Hewlett-Packard Co swung to an $8.9 billion quarterly loss as personal
computer sales shrank again and it swallowed a huge write-down linked to
its $13.9 billion purchase of Electronic Data Systems Corp.
The
No.1 personal computer maker, which employs more than 300,000 people
globally, is undergoing a multi-year restructuring aimed at focusing the
sprawling corporation on enterprise services, in the mold of IBM. The
plan calls for reducing its employee base by 8 per cent.
HP will
have gone through about half of its targeted job reductions by the end
of the fiscal year, HP's Chief Financial Officer Cathie Lesjak said in
an interview. It cut 4,000 jobs in fiscal's third quarter and will
likely have shorn 11,500 jobs by end of fiscal 2012, she said.
"HP
is definitely showing progress in terms of turning around the company,"
said Sterne Agee analyst Shaw Wu. "One of the clear signs is a better
predictability of earnings."
The company was plagued by poor forecasting during former Chief Executive Leo Apotheker's brief tenure.
CEO Meg Whitman has urged investors to be patient as she works to jumpstart revenue and cut costs.
"We are still in the early stage of the turnaround. There will be challenges ahead that could create some variability in performance," said Whitman, who replaced the unpopular Apotheker at the helm in September. "But I'm confident in our ability to work through them and get to where we want to be."
The world's largest PC maker posted a
5 percent slide in net revenue in its fiscal third quarter to $29.7
billion, slightly below the average Wall Street estimate of $30.1
billion as compiled by Thomson Reuters I/B/E/S.
It took a charge
of $10.8 billion, mostly related to the writedown of its EDS services
business, which it had announced earlier this month.
HP, which
like smaller rival Dell Inc is struggling to offset faltering PC sales
with services revenue, posted a net loss of $4.49 a share in its fiscal
third quarter that ended July 31, versus a profit $1.9 billion, or 93
cents a share, a year earlier.
Excluding items such as the
writedown, it earned $1 a share, outstripping Wall Street's target of 98
cents. The stock was holding steady at $19.20 in after hours, unchanged
from its close in regular trading on the New York Stock Exchange.

> _Exercise brief_: Using the report on Hewlett-Packard's quarterly results, explain why the company swung to a loss in its fiscal third quarter.

> _Data records_:
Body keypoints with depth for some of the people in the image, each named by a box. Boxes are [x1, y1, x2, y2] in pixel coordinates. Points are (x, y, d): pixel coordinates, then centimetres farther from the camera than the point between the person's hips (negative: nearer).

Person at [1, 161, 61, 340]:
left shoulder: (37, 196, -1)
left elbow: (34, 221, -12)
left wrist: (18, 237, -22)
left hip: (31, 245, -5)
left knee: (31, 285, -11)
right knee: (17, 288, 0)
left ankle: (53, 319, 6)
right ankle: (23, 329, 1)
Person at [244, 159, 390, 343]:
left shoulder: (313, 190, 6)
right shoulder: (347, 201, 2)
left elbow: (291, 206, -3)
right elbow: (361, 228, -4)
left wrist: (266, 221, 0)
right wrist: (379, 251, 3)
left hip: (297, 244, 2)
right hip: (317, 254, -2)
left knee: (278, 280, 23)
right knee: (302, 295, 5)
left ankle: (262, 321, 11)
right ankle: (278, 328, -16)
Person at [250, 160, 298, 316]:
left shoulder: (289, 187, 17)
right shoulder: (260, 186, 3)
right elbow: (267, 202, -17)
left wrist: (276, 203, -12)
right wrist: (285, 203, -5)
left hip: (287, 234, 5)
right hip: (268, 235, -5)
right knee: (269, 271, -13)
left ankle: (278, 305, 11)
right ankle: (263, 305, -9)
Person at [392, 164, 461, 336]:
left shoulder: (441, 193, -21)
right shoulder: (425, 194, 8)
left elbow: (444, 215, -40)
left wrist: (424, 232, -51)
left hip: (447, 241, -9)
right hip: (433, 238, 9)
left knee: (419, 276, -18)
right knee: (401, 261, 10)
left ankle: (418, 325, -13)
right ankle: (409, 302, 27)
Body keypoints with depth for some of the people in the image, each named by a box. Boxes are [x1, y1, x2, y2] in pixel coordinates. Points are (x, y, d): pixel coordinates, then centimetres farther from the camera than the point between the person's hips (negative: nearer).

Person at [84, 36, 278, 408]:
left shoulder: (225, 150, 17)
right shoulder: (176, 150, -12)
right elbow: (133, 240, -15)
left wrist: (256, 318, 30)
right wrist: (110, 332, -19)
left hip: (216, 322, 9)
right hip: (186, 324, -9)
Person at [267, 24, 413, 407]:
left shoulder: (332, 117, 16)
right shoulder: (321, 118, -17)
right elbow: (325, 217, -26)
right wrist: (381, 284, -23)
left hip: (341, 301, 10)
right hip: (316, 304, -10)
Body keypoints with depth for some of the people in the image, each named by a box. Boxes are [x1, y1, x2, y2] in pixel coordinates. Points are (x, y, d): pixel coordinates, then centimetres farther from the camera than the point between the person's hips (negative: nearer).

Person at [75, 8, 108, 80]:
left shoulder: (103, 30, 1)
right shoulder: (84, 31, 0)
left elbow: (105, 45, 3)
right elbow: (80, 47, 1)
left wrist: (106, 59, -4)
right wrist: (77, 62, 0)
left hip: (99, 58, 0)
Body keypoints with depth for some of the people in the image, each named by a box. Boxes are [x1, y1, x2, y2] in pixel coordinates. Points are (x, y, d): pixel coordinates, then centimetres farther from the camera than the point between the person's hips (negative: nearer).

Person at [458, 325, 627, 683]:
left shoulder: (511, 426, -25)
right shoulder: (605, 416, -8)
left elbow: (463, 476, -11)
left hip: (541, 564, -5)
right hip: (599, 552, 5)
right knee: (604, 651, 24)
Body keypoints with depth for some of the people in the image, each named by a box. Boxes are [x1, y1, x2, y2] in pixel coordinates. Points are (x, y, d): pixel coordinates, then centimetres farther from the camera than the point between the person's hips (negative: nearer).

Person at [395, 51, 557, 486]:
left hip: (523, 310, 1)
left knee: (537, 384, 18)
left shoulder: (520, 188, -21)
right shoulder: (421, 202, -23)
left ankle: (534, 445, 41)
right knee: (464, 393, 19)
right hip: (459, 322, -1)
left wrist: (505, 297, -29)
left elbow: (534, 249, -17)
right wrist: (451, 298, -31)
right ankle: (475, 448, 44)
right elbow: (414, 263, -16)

> _Written answer_: Hewlett-Packard swung to an $8.9 billion quarterly loss because its personal computer sales shrank again and it took a huge write-down linked to its $13.9 billion purchase of Electronic Data Systems Corp. The company took a $10.8 billion charge, mostly related to the writedown of its EDS services business.